> [Supplied information]:

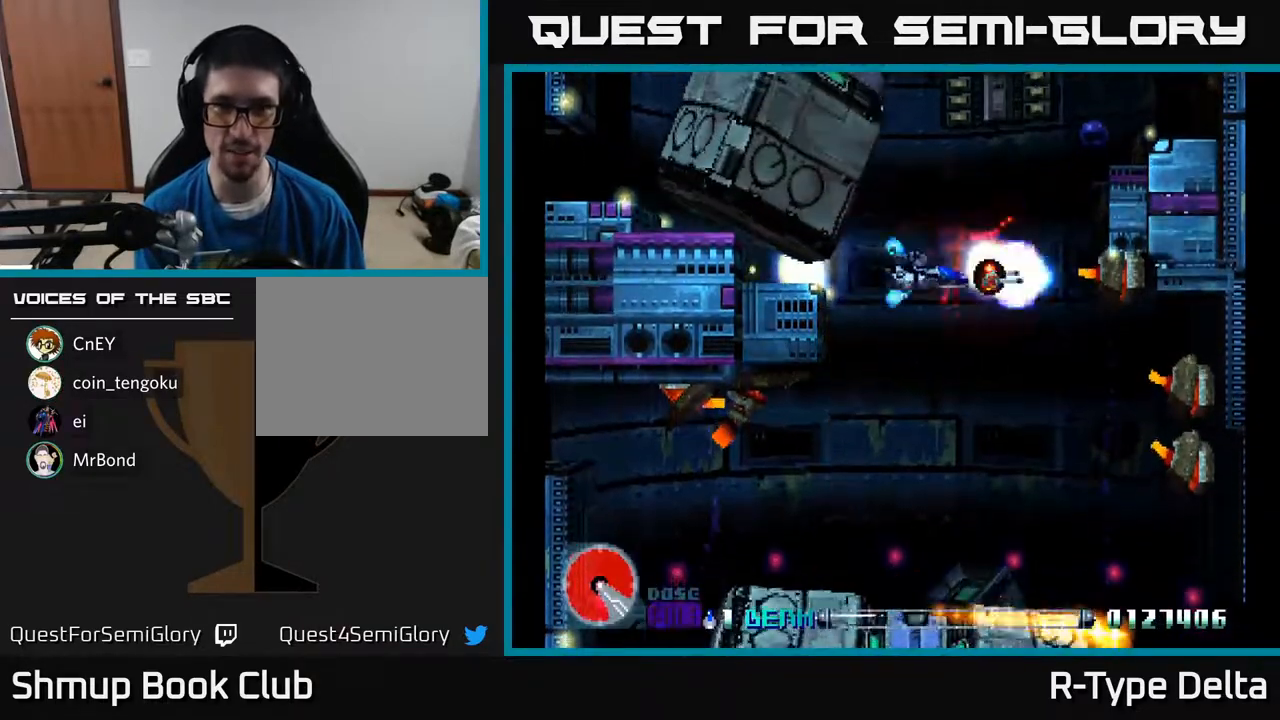
{"buttons": ["X", "DPAD_RIGHT"], "events": [[50, "X", "down"], [67, "DPAD_DOWN", "down"], [100, "DPAD_RIGHT", "up"], [133, "X", "up"], [200, "X", "down"], [267, "DPAD_RIGHT", "down"], [283, "X", "up"], [333, "X", "down"], [450, "DPAD_DOWN", "up"], [450, "X", "up"], [500, "X", "down"]]}
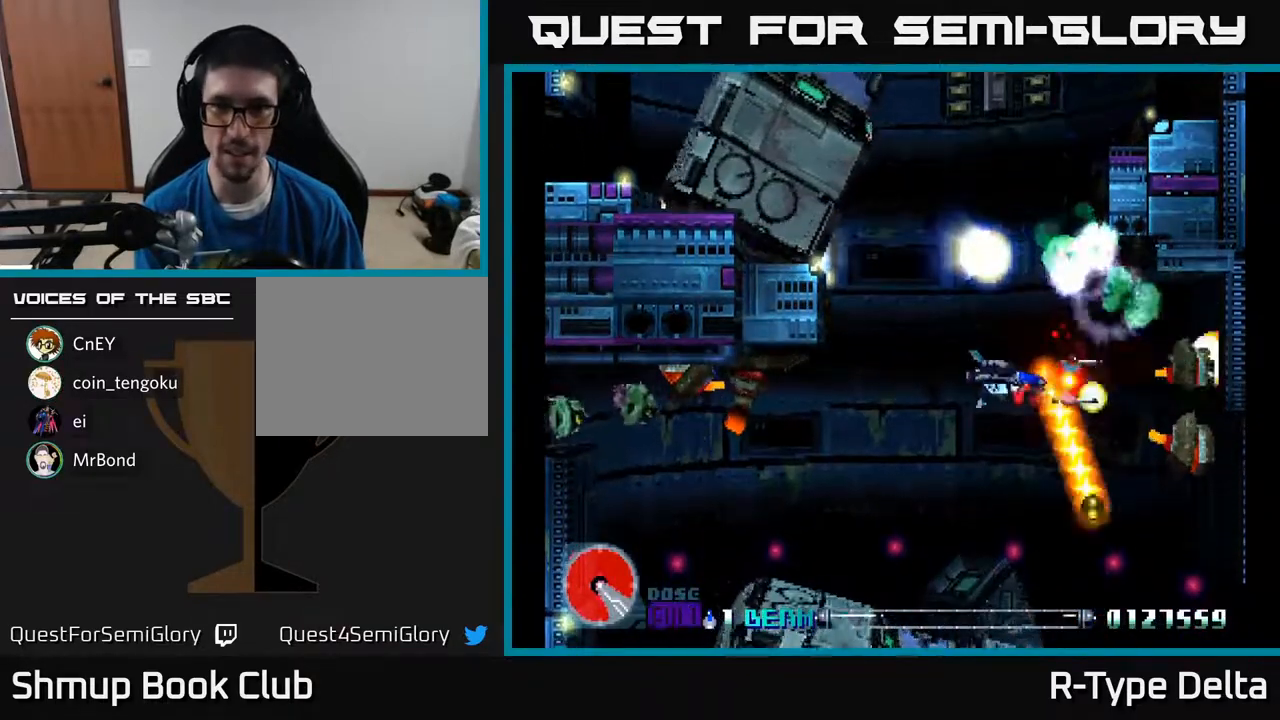
{"buttons": ["X", "DPAD_UP", "DPAD_RIGHT"], "events": [[67, "DPAD_DOWN", "down"], [167, "DPAD_RIGHT", "up"], [217, "DPAD_LEFT", "down"], [267, "DPAD_LEFT", "up"], [317, "DPAD_DOWN", "up"], [317, "DPAD_RIGHT", "down"], [350, "DPAD_UP", "down"]]}
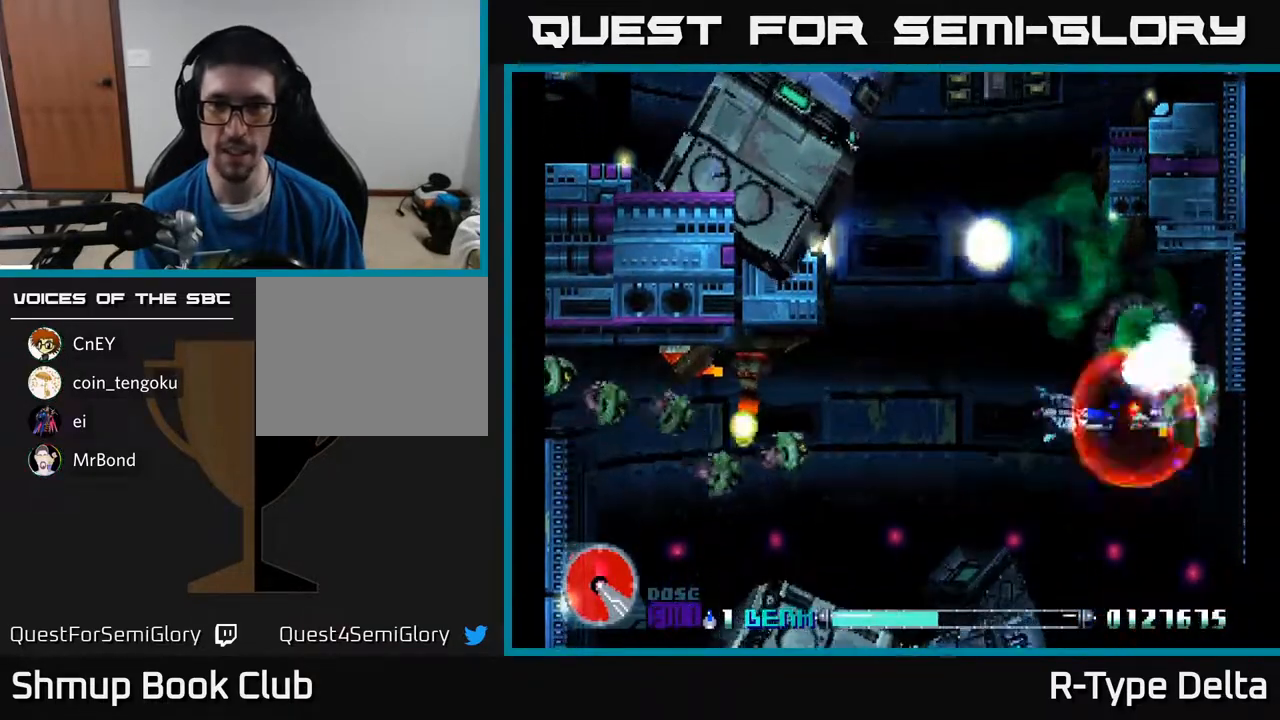
{"buttons": ["X"], "events": [[17, "DPAD_UP", "up"], [33, "DPAD_RIGHT", "up"]]}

> [Exercise brief]: Print the material in full and exactly; the pictures must not be printed.

> [Response below]:
{"buttons": ["X", "DPAD_RIGHT"], "events": [[50, "X", "down"], [67, "DPAD_DOWN", "down"], [100, "DPAD_RIGHT", "up"], [133, "X", "up"], [200, "X", "down"], [267, "DPAD_RIGHT", "down"], [283, "X", "up"], [333, "X", "down"], [450, "DPAD_DOWN", "up"], [450, "X", "up"], [500, "X", "down"]]}
{"buttons": ["X", "DPAD_UP", "DPAD_RIGHT"], "events": [[67, "DPAD_DOWN", "down"], [167, "DPAD_RIGHT", "up"], [217, "DPAD_LEFT", "down"], [267, "DPAD_LEFT", "up"], [317, "DPAD_DOWN", "up"], [317, "DPAD_RIGHT", "down"], [350, "DPAD_UP", "down"]]}
{"buttons": ["X"], "events": [[17, "DPAD_UP", "up"], [33, "DPAD_RIGHT", "up"]]}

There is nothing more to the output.